Ever have those days…or weeks…when you feel like you can’t pray? For one reason or another. Feels like God is there, of course…He’s always RIGHT there, but your communication lines are down. There is something in the way, and you’re not hearing Him. You don’t doubt that He’s there, just waiting for you to work things out and quiet down enough to have a real conversation with Him. Meanwhile, your brain is whirling and your heart is thumping and your life is calling from all different directions.Or you feel so unworthy, that you doubt He even wants to hear from you.
Those are hard times. But good times. They show me how empty my life is without Him. They force me to focus on Him. They bring me to my knees, in a very gently, persistent, merciful way. And they make me realize how much I love my God all over again.Last week was one of those weeks. Prayer was forced. Bible reading was routine. My heart was numb.
And then I went to church. And I sat there and wondered why I did. I saw that they were planning on having communion that day, and I struggled with wanting to get up and run out of the building. I didn’t feel worthy. I didn’t feel close enough to Yahweh to partake of the body and blood of His Son. And I prayed, “How can I do this??? I can’t! Not now! Not while I’m feeling so distant and unworthy and awkward about it all!”
The preacher was talking about things that seemed completely irrelevant to what I was facing. I struggled against panic, and tried to calmly form an escape plan and excuses in case anyone inquired.
And I prayed.
“I can’t do this. I am not worthy. How could I be worthy?”
And that still, calm, loving voice inside my heart, “Are you limiting Me?
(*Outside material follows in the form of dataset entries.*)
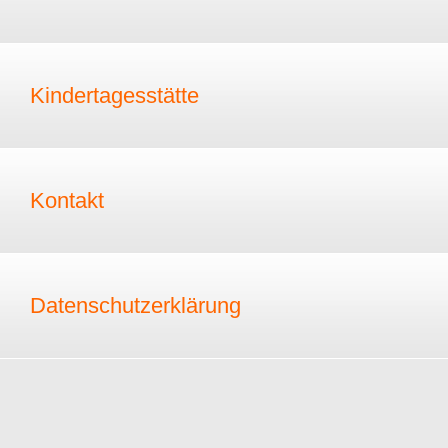
Kindertagesstätte
Kontakt
Datenschutzerklärung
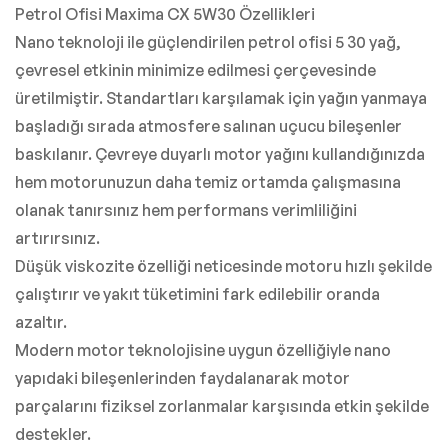
Petrol Ofisi Maxima CX 5W30 Özellikleri
Nano teknoloji ile güçlendirilen petrol ofisi 5 30 yağ,
çevresel etkinin minimize edilmesi çerçevesinde
üretilmiştir. Standartları karşılamak için yağın yanmaya
başladığı sırada atmosfere salınan uçucu bileşenler
baskılanır. Çevreye duyarlı motor yağını kullandığınızda
hem motorunuzun daha temiz ortamda çalışmasına
olanak tanırsınız hem performans verimliliğini
artırırsınız.
Düşük viskozite özelliği neticesinde motoru hızlı şekilde
çalıştırır ve yakıt tüketimini fark edilebilir oranda
azaltır.
Modern motor teknolojisine uygun özelliğiyle nano
yapıdaki bileşenlerinden faydalanarak motor
parçalarını fiziksel zorlanmalar karşısında etkin şekilde
destekler.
Are you limiting my grace and mercy?”
My heart was still. My mind was clear. Is there ANYTHING I could ever do to be worthy? Is it possible for me to make it all okay. NO. It’s Him. It’s all Him. I am nothing without Him. With Him…I am a child of the King. And I am blessed to receive His atonement that makes me worthy.
Why do I let my mind limit what is limitless? His love. His mercy. His grace. It’s limitless. It’s available. It’s amazing.
His love is SO amazing!!!
Through Christ, you can be worthy too! Isn’t that beautiful!!!